Another stand out book that changed my thinking was Talent is Overrated by Geoffrey Colvin which explores what is the source of exceptional performance.
Geoffrey Moore’s, Crossing the Chasm, changed the way I think about marketing strategy early in my career and the best positioning book I’ve read remains, Positioning: The battle for the Mind, by Jack Trout and Al Ries. It should be a must read for all marketers.
I had a long commute so I enjoyed a number of podcasts and am a huge fan of TED Talks. It enabled me to listen to insights on so many topics that I wouldn’t have had the opportunity to hear first hand.
Favorite podcasts include: McKinsey’s Discussions in Digital and McKinsey on AI and I’ve heard a number of great episodes in B2B Revenue Leadership podcast. I usually try to listen to a mix of inspirations, strategy and practical execution so I have a diverse list of podcasts I tune into.

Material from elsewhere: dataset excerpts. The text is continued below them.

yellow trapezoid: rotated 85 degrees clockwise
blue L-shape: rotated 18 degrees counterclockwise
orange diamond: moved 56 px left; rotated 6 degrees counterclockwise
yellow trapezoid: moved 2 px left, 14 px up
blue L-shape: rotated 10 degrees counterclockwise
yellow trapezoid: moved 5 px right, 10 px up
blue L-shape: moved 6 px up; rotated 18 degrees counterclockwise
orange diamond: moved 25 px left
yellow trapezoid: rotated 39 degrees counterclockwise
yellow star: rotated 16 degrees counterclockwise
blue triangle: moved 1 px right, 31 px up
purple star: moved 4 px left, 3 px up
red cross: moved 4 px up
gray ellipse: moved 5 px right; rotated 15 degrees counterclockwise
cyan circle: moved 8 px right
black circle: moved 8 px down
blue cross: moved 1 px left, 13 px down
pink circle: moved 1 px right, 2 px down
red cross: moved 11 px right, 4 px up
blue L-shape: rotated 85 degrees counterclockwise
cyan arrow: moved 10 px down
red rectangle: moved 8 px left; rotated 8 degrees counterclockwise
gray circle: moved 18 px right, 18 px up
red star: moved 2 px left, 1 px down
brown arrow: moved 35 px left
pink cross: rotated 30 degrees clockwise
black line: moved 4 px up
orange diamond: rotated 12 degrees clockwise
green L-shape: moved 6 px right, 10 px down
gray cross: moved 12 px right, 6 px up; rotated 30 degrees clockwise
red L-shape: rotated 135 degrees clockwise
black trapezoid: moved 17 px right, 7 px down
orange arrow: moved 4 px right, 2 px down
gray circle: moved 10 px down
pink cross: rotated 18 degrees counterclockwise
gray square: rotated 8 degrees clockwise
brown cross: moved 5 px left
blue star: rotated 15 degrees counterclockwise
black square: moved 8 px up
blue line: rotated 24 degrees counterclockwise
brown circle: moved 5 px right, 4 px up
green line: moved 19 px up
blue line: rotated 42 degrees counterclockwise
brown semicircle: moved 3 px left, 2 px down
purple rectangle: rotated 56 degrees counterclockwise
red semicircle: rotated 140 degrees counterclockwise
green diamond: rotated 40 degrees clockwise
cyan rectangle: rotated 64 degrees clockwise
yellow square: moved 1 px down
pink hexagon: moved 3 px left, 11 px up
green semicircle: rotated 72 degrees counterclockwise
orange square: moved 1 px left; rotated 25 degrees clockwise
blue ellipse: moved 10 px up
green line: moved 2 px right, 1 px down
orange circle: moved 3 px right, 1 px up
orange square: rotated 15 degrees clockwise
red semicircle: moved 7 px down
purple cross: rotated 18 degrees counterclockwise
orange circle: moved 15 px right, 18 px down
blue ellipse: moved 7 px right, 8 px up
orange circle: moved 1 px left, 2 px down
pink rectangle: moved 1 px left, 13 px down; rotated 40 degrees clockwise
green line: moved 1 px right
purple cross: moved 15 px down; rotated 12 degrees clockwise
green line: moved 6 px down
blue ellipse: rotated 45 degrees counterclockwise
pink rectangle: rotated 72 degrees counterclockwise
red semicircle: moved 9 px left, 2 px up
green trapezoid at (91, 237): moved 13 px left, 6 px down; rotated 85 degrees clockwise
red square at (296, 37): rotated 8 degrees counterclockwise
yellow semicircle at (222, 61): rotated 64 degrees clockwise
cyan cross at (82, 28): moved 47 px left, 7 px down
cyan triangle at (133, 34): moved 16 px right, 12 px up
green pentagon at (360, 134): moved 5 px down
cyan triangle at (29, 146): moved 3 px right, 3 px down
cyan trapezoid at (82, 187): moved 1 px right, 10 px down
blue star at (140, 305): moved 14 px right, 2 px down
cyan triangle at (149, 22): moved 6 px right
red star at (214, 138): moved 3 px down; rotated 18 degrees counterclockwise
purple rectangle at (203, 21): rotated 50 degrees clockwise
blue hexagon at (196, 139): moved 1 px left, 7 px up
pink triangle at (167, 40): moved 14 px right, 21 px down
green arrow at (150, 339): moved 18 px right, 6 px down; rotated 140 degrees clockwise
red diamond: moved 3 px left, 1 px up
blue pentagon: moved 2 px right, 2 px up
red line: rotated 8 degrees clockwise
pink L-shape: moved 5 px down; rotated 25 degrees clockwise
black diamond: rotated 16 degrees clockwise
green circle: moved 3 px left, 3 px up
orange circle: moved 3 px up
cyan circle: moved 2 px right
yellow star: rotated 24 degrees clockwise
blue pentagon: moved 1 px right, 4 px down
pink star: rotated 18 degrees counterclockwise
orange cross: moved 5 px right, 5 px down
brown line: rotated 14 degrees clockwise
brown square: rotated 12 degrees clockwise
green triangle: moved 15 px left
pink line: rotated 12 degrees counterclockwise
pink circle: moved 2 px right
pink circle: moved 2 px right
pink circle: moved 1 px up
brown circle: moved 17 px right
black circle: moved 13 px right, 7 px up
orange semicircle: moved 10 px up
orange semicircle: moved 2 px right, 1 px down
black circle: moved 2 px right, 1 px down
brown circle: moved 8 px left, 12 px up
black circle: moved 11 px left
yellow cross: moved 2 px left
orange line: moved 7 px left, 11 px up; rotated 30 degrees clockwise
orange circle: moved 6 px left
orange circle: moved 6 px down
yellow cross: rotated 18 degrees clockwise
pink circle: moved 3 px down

5) Are there any products, gadgets or apps that you can’t live without?
Like many, I’m never far away from my phone. Checking in, being in touch and exploring new music on Spotify are all brought to me with this constant companion. I don’t mind being “on” and dealing with work in-the-moment. I feel like I am accomplishing more when I can chip away at tasks when I have a spare moment or two.
6) If you could read an interview about work-life balance by anyone, who would that be?
It would have to be someone in a similar role and life situation for it to be of great value. Other professional women, working to be great balancers of the demands of family, work and friends for it to be of great interest to me. Although it could be fun to see how others live, I am more practical and looking to learn any new tips and tricks that keep people in balance.
7) Do you have any last thoughts on work, life or balance that you’d like to share with our readers?
I believe the definition of success is highly personal and for most, it changes over various stages in your life. The balance between work and life, what you prioritize and what you are willing to do change with it.
I believe if you embrace the view that balance is better viewed over a period vs at point in time, you can give yourself permission to let it get out of balance at times to achieve your goals. This isn’t a good long term strategy.
Allow yourself to measure success by achieving what you set out to do. At times, that might mean more personal or family time and at others more focus on achieving a milestone at work. If I could only speak to my overly ambitious 20 and 30-year-old self to tell her it was going to be okay and to enjoy the ride.